→ Problem description: Every record must be copied exactly, except that pictures are dropped.

→ Material to process:
★ ★ ★ ★ ★

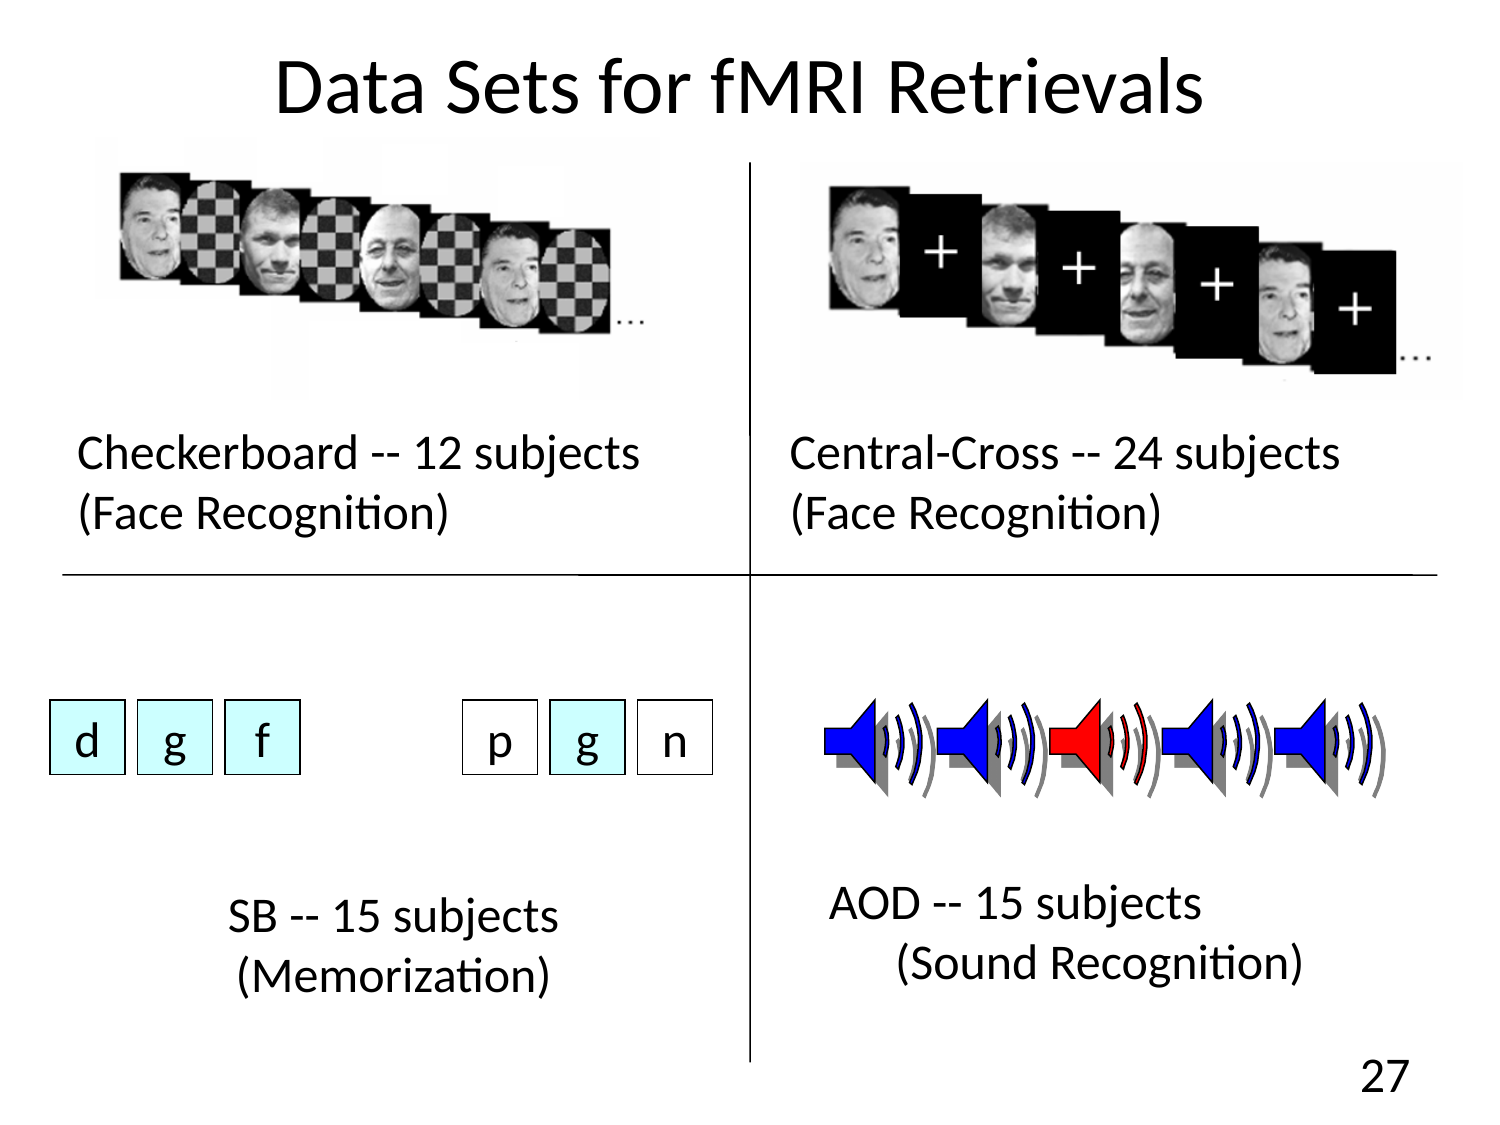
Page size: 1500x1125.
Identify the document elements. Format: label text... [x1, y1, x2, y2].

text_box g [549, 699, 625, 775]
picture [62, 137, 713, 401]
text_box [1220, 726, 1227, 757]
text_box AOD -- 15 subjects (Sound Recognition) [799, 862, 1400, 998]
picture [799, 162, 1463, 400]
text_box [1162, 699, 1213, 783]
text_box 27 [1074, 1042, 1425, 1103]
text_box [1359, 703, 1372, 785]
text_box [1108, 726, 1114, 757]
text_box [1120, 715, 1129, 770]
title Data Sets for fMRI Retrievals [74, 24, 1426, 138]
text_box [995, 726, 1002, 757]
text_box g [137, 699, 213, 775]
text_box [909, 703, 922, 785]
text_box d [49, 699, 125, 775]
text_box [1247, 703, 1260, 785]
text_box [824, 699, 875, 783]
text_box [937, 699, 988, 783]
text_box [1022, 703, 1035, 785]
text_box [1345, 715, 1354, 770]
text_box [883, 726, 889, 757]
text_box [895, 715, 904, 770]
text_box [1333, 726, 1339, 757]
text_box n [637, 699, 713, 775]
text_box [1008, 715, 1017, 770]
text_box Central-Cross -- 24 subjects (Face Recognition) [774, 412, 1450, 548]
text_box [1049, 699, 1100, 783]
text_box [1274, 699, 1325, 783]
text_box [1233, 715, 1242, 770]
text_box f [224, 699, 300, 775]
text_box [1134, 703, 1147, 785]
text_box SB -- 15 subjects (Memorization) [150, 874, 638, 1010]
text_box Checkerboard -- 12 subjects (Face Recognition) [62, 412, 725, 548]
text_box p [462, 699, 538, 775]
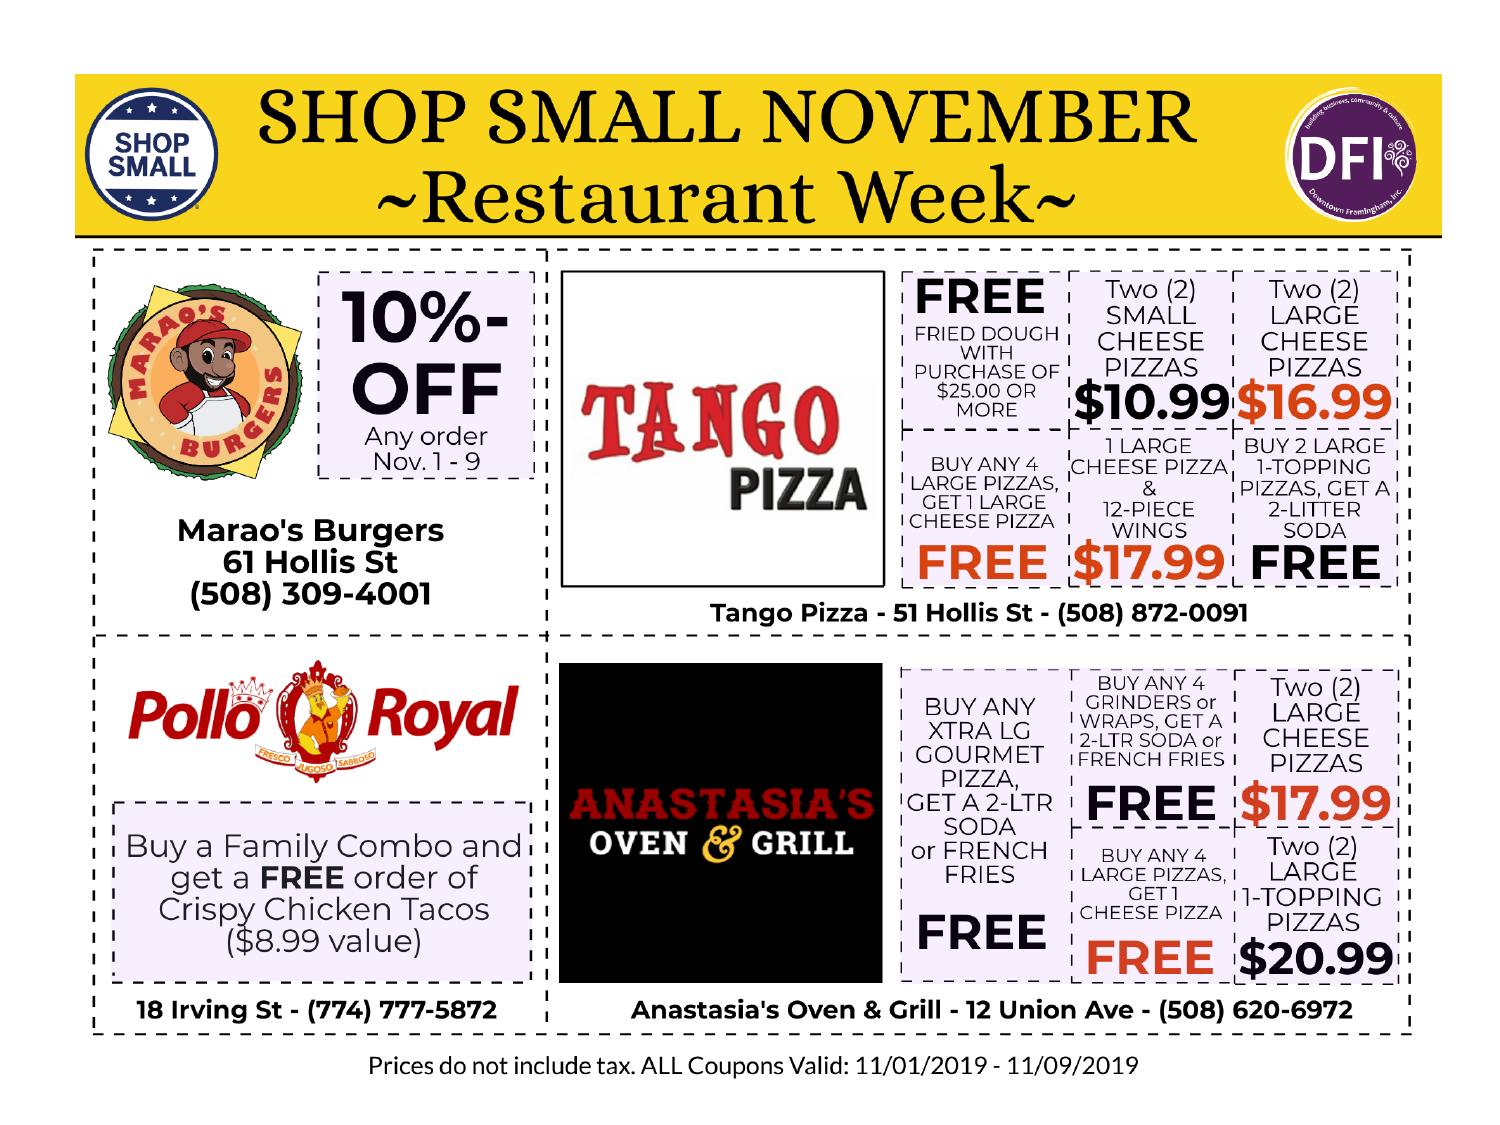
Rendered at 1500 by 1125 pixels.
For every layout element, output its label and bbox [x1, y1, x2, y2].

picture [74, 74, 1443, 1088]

★ ★ ★ ★ ★

→ Written answer:
Page size: 1500x1125.
Identify the document elements. Format: label text... [x1, y1, x2, y2].

text_box g [549, 699, 625, 775]
picture [62, 137, 713, 401]
text_box [1220, 726, 1227, 757]
text_box AOD -- 15 subjects (Sound Recognition) [799, 862, 1400, 998]
picture [799, 162, 1463, 400]
text_box [1162, 699, 1213, 783]
text_box 27 [1074, 1042, 1425, 1103]
text_box [1359, 703, 1372, 785]
text_box [1108, 726, 1114, 757]
text_box [1120, 715, 1129, 770]
title Data Sets for fMRI Retrievals [74, 24, 1426, 138]
text_box [995, 726, 1002, 757]
text_box g [137, 699, 213, 775]
text_box [909, 703, 922, 785]
text_box d [49, 699, 125, 775]
text_box [1247, 703, 1260, 785]
text_box [824, 699, 875, 783]
text_box [937, 699, 988, 783]
text_box [1022, 703, 1035, 785]
text_box [1345, 715, 1354, 770]
text_box [883, 726, 889, 757]
text_box [895, 715, 904, 770]
text_box [1333, 726, 1339, 757]
text_box n [637, 699, 713, 775]
text_box [1008, 715, 1017, 770]
text_box Central-Cross -- 24 subjects (Face Recognition) [774, 412, 1450, 548]
text_box [1049, 699, 1100, 783]
text_box [1274, 699, 1325, 783]
text_box [1233, 715, 1242, 770]
text_box f [224, 699, 300, 775]
text_box [1134, 703, 1147, 785]
text_box SB -- 15 subjects (Memorization) [150, 874, 638, 1010]
text_box Checkerboard -- 12 subjects (Face Recognition) [62, 412, 725, 548]
text_box p [462, 699, 538, 775]
Rendered at 1500 by 1125 pixels.
For every layout element, output its label and bbox [x1, y1, x2, y2].

picture [74, 74, 1443, 1088]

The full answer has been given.